▶ _Problem requirements_
Retype, word for word, each line between the lines holding "Figure 16: Distribution" and "SCHEME 18 |", inclusive, and leave the rest of the data alone.

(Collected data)
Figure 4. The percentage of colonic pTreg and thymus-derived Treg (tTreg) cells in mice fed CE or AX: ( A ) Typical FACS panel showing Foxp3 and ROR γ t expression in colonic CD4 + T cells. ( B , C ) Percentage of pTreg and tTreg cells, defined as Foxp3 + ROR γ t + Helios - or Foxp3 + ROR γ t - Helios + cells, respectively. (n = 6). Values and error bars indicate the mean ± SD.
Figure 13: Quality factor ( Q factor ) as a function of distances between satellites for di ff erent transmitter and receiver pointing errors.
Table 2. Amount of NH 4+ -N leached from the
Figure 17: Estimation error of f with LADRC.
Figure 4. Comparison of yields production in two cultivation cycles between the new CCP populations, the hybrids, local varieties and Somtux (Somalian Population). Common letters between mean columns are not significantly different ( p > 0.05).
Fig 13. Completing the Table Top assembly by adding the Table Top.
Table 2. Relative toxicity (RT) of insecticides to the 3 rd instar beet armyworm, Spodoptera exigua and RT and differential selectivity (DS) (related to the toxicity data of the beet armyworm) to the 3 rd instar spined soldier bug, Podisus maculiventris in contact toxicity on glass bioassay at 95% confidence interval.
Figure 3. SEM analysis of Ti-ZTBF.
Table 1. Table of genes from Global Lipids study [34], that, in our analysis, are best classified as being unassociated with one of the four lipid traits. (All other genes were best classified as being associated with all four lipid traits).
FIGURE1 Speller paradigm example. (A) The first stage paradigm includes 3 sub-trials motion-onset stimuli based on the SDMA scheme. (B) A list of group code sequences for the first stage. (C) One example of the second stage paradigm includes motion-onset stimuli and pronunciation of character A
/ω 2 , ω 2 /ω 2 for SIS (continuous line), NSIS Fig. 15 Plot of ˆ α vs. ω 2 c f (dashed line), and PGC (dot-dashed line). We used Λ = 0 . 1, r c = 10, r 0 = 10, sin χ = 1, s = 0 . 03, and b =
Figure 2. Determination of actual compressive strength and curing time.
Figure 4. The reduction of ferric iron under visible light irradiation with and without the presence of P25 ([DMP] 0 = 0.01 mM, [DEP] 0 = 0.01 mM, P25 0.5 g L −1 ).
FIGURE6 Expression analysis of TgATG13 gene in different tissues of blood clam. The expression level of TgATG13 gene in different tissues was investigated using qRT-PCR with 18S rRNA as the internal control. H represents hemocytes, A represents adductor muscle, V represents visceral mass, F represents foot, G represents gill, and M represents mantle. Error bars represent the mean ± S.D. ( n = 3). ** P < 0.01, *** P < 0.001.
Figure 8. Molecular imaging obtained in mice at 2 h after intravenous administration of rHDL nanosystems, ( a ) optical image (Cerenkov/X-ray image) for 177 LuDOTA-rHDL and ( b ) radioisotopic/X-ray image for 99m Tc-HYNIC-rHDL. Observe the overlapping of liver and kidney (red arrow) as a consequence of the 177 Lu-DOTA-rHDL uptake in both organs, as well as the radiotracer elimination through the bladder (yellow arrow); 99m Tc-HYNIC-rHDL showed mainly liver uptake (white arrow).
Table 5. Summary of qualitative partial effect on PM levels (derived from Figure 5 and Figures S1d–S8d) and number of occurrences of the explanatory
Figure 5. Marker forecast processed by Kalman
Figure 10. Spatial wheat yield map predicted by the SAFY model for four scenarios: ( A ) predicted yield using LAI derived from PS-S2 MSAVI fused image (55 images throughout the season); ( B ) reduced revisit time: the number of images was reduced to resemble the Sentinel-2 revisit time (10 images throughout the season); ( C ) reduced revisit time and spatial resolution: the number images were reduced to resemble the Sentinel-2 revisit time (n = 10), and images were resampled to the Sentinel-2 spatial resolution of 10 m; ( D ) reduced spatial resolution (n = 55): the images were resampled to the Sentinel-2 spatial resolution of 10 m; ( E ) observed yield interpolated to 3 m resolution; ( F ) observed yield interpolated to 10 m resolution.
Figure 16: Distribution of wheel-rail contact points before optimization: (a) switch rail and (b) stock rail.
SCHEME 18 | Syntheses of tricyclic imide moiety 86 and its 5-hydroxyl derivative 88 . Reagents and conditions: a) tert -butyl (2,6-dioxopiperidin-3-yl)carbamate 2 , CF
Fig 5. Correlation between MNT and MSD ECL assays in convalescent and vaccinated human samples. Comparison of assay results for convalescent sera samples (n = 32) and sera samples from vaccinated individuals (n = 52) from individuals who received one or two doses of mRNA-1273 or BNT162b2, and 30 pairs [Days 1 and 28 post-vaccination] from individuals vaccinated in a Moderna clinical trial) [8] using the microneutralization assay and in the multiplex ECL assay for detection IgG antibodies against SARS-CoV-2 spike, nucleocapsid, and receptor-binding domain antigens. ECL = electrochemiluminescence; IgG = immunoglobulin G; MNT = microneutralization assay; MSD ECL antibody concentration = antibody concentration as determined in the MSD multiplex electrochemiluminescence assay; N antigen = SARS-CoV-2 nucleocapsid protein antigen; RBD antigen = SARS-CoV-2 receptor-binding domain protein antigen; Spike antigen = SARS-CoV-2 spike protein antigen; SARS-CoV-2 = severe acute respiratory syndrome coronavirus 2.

▶ _Response_
Figure 16: Distribution of wheel-rail contact points before optimization: (a) switch rail and (b) stock rail.
SCHEME 18 | Syntheses of tricyclic imide moiety 86 and its 5-hydroxyl derivative 88 . Reagents and conditions: a) tert -butyl (2,6-dioxopiperidin-3-yl)carbamate 2 , CF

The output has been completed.